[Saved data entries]
────────────────────────────────────────

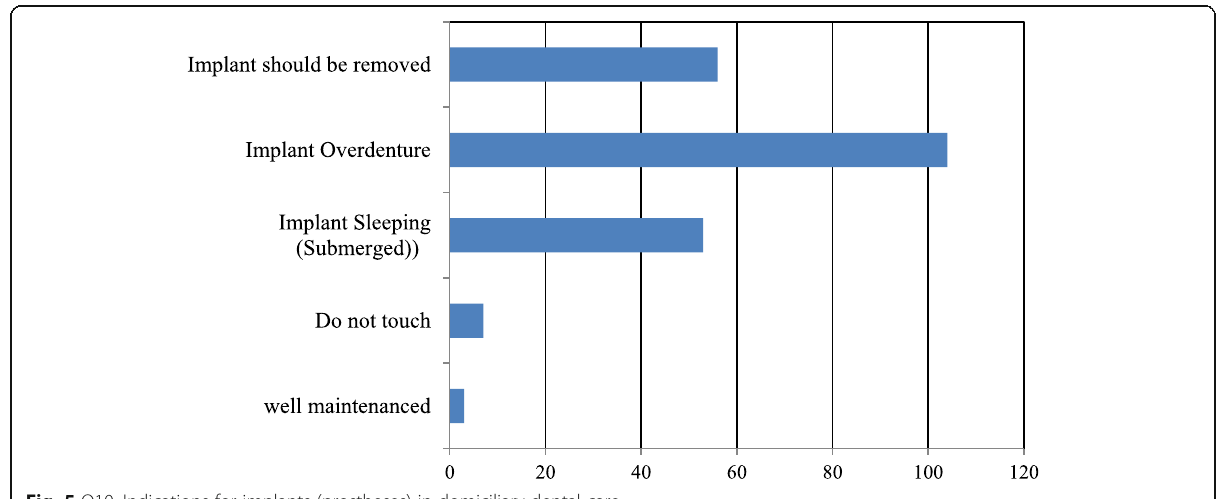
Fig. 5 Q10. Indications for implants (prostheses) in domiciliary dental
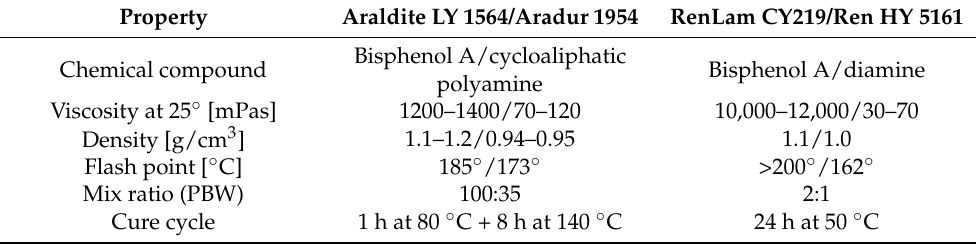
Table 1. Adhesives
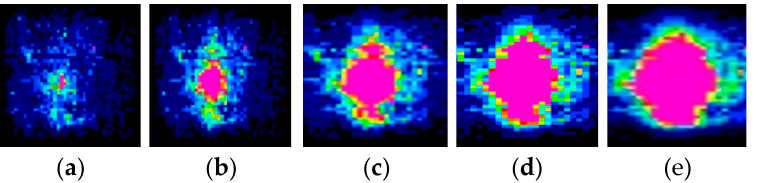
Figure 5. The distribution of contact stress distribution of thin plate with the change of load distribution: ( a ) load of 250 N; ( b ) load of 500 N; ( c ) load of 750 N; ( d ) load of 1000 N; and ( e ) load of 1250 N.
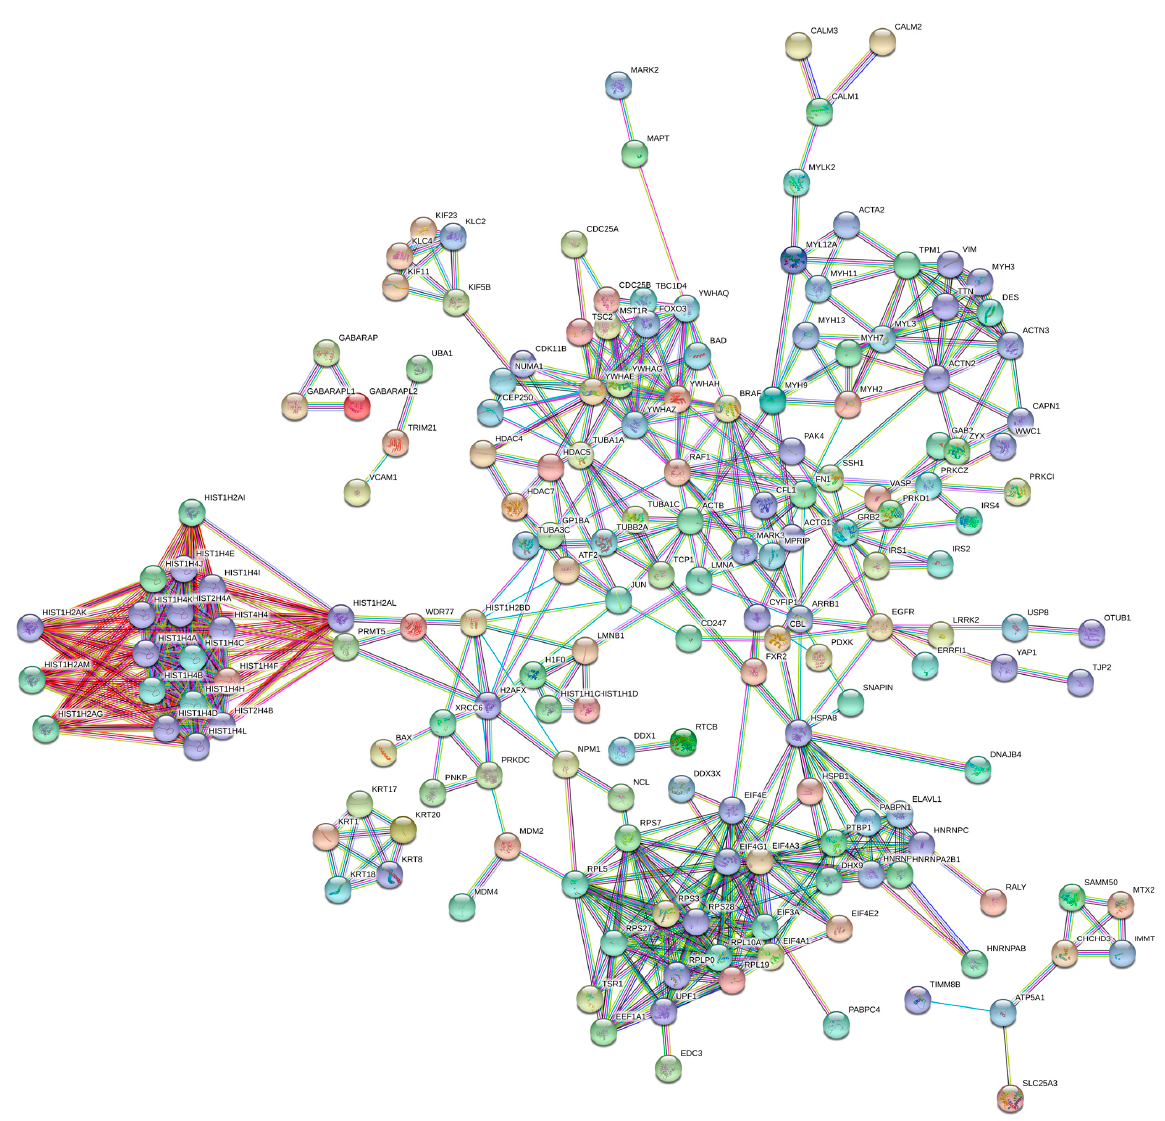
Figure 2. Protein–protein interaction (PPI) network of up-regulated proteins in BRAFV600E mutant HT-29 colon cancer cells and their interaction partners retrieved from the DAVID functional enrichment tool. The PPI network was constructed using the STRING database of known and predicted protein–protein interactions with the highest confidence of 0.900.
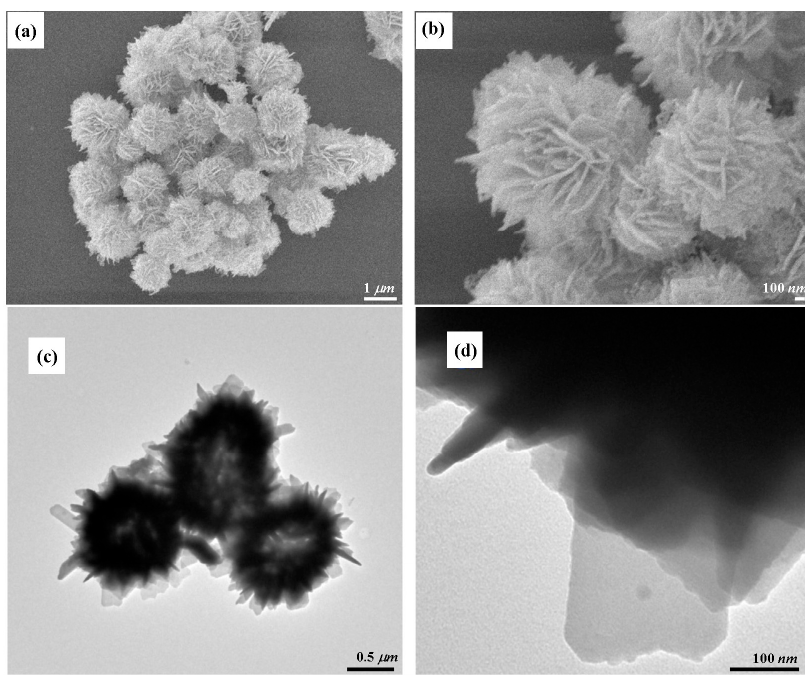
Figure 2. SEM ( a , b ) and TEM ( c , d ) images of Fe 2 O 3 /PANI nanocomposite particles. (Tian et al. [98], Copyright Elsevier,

────────────────────────────────────────

■ EXERCISE DETAILS
Leaving aside the images, write out the entries above word for word.

■ RESPONSE AREA
Fig. 5 Q10. Indications for implants (prostheses) in domiciliary dental
Table 1. Adhesives
Figure 5. The distribution of contact stress distribution of thin plate with the change of load distribution: ( a ) load of 250 N; ( b ) load of 500 N; ( c ) load of 750 N; ( d ) load of 1000 N; and ( e ) load of 1250 N.
Figure 2. Protein–protein interaction (PPI) network of up-regulated proteins in BRAFV600E mutant HT-29 colon cancer cells and their interaction partners retrieved from the DAVID functional enrichment tool. The PPI network was constructed using the STRING database of known and predicted protein–protein interactions with the highest confidence of 0.900.
Figure 2. SEM ( a , b ) and TEM ( c , d ) images of Fe 2 O 3 /PANI nanocomposite particles. (Tian et al. [98], Copyright Elsevier,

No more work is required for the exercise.